For housing in cities and towns with populations of less than one million, the exemption applies if the project:

  • Is connected to existing public or community water and sewer systems;
  • Is located on a “previously disturbed site”;
  • Contains no more than 20% non-residential uses by floor area; and
  • Falls within certain dwelling unit thresholds that vary based on zoning and whether the project is located in an urbanized area.

For all cities regardless of size, low-density, single-family development on large parcels is not eligible for the housing exemption.

Non-Housing Exemptions

The amendments also create new SEQRA exemptions for other categories of projects, including:

  • Construction of public parks on a “previously disturbed site”;
  • Construction of multi‑use bicycle and pedestrian trails on a “previously disturbed site”;
  • Construction of public-school facilities in cities with populations of one million or more (e., NYC), where the facilities connect to existing water and sewer systems;
  • Certain water and wastewater infrastructure projects, including in‑kind replacement or rehabilitation of existing systems and lead service line replacement; and
  • Retrofitting existing structures to incorporate green infrastructure.

“Previously Disturbed Site”

Many of the new exemptions hinge on whether the site of a project qualifies as a “previously disturbed site.” The statutory definition focuses on parcels that have been substantially altered by prior development or use, while excluding sites with recent agricultural use, and certain flood or coastal erosion hazard areas. The definition also varies depending on factors such as the size of the municipality.

Because a project’s eligibility for an exemption depends on this definition, early analysis of site history and conditions will be critical for projects seeking to rely on the new exemptions.

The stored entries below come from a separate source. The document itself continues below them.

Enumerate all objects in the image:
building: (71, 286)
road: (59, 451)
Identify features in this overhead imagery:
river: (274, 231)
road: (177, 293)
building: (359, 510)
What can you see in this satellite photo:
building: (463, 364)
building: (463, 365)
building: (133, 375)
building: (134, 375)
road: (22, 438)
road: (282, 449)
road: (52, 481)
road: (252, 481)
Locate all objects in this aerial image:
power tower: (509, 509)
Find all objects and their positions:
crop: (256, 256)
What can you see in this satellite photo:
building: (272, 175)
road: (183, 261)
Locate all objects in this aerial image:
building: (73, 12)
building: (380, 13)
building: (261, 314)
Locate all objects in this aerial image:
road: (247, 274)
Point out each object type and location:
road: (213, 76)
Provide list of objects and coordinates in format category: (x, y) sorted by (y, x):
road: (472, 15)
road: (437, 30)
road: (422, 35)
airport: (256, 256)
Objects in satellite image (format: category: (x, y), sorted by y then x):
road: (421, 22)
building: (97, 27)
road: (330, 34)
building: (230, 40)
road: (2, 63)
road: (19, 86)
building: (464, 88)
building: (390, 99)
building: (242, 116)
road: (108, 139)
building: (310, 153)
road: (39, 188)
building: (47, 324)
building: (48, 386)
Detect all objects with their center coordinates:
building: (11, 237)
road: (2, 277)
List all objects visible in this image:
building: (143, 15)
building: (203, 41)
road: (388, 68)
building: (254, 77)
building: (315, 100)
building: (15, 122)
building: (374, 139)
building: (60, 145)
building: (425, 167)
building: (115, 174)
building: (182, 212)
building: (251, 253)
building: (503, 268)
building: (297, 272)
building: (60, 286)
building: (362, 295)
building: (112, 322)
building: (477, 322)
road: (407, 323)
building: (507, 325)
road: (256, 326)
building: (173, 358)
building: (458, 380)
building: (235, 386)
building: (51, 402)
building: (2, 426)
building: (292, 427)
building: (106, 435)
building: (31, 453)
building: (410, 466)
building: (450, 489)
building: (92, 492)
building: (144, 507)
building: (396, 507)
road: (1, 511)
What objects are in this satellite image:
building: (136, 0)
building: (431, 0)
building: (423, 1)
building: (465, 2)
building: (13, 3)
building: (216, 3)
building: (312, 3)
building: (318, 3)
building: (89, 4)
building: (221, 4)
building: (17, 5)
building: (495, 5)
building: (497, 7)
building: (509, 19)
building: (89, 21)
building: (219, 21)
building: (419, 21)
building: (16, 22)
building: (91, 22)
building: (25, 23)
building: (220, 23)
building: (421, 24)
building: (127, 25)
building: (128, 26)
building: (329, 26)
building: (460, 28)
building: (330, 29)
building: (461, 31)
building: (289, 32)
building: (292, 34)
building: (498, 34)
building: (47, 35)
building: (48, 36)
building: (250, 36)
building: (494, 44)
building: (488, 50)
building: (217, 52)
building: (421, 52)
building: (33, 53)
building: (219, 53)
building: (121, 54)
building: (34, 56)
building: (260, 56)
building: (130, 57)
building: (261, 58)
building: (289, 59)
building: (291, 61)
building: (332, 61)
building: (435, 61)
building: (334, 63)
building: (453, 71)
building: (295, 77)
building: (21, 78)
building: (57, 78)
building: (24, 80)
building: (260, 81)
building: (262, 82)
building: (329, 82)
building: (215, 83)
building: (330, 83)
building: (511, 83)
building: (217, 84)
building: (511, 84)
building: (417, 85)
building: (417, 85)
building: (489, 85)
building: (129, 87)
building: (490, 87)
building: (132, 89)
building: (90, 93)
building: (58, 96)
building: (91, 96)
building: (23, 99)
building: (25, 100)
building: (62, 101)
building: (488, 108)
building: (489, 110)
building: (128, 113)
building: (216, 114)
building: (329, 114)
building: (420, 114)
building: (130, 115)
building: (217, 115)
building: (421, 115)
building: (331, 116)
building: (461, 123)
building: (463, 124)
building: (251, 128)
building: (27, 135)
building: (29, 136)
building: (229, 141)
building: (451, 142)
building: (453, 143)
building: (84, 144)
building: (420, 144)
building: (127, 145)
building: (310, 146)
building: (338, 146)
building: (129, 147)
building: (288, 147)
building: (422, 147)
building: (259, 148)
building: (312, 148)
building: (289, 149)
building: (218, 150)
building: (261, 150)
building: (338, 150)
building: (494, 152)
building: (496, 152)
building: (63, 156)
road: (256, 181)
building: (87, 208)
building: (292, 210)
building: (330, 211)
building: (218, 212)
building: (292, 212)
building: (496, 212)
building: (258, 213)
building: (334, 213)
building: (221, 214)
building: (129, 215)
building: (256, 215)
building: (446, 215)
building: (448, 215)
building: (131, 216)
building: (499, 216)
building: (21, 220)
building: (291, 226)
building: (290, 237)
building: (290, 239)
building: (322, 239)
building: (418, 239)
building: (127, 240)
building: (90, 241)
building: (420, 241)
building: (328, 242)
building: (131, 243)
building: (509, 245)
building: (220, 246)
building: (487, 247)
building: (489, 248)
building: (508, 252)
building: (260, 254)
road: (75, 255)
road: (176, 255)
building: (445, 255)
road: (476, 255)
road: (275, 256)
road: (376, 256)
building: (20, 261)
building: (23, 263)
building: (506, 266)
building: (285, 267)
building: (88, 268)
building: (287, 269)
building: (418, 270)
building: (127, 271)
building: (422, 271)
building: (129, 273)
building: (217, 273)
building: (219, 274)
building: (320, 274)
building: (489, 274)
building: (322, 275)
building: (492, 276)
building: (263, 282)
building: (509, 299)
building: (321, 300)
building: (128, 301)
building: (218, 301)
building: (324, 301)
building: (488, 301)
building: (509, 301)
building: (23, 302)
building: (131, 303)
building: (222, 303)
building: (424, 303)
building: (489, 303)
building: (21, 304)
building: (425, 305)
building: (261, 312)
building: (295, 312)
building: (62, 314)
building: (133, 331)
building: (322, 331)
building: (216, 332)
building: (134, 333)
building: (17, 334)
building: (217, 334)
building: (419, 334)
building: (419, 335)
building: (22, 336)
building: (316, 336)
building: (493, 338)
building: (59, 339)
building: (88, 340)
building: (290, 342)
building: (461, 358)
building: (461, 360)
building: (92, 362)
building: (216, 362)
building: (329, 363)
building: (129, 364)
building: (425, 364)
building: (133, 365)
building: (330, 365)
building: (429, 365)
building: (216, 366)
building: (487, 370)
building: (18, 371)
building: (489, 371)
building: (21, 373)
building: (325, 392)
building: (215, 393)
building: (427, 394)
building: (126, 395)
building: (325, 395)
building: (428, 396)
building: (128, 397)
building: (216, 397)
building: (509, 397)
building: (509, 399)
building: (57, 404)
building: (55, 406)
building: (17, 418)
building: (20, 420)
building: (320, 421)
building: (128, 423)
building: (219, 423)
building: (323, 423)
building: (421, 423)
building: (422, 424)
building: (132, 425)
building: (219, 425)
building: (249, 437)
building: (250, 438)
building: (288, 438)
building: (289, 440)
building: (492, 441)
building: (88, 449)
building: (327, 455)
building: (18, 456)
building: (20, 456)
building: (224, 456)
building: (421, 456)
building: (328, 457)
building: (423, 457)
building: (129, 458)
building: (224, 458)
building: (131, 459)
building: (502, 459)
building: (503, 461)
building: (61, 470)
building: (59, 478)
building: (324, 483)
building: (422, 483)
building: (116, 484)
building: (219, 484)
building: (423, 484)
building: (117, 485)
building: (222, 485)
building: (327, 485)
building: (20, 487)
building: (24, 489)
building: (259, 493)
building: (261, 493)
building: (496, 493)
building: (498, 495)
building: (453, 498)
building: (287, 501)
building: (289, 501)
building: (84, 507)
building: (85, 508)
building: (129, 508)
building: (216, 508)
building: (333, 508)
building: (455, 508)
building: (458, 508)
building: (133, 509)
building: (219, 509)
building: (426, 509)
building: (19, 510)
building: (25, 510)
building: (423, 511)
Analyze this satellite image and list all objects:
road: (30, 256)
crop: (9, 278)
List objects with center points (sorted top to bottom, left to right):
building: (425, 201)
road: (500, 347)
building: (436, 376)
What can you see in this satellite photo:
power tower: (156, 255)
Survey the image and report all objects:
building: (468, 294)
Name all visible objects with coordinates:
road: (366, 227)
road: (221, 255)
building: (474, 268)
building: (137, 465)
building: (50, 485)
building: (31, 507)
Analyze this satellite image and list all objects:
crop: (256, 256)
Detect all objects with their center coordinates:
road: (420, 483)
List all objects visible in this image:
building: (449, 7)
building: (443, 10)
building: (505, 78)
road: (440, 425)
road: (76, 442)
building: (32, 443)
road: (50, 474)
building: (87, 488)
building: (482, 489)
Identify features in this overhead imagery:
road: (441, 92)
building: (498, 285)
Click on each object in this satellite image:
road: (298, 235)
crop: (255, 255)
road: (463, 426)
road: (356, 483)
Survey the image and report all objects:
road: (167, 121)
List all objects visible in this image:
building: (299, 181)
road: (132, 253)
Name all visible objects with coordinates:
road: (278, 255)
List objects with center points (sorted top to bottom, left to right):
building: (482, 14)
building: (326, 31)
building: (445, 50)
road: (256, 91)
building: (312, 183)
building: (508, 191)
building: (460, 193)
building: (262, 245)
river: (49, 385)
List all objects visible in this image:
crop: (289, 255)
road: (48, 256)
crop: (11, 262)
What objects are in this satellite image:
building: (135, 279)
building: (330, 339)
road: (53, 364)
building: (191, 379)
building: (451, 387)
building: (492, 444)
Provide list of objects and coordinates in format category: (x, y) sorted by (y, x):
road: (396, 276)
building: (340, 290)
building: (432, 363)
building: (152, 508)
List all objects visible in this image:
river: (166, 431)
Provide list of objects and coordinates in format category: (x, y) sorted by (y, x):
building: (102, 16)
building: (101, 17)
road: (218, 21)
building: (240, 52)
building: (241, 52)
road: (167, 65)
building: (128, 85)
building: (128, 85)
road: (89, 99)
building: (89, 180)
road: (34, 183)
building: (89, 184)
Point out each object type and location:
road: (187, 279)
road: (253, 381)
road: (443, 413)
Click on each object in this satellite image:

New Deadlines for SEQRA Review

For projects that remain subject to SEQRA, the amendments impose new statutory deadlines on agencies, with the aim of limiting delays and streamlining review:

  • Agencies must determine whether an action is exempt within 120 days of receiving a permit or authorization application, subject to limited extensions, and applicants can seek judicial relief if this deadline is not met.
  • Agencies must determine whether an environmental impact statement (EIS) is required no later than one year after the establishment of a lead agency.
  • For permit‑related actions requiring an EIS, the agency must complete the EIS within two years after a draft EIS is determined to be required, subject to limited extensions in certain circumstances.

Statute of Limitations

The amendments clarify that the statute of limitations for challenging a SEQRA determination begins to run when the agency’s approval or disapproval of the underlying project becomes final and binding (as opposed to a negative declaration, which is not a final decision on the proposed action). Statute of limitations issues are frequently litigated in SEQRA cases, though it remains to be seen how courts will interpret and apply the amended language.

Takeaways

  • The SEQRA amendments amount to a substantial reform of New York’s environmental review framework and occur against the backdrop of a broader reassessment of environmental review laws at the national level and in other states. Many of these statutes, originally enacted in the 1970s, are being revisited as policymakers question their effect on today’s housing, infrastructure, climate and economic policy objectives.
  • For many housing and infrastructure projects in New York, the threshold question will now be whether a statutory exemption applies — particularly whether a site qualifies as “previously disturbed.” However, even if a project is exempted from SEQRA review, other permitting, zoning, and environmental requirements continue to apply.

SPR will continue to monitor how agencies implement these changes and how courts interpret the new exemption framework.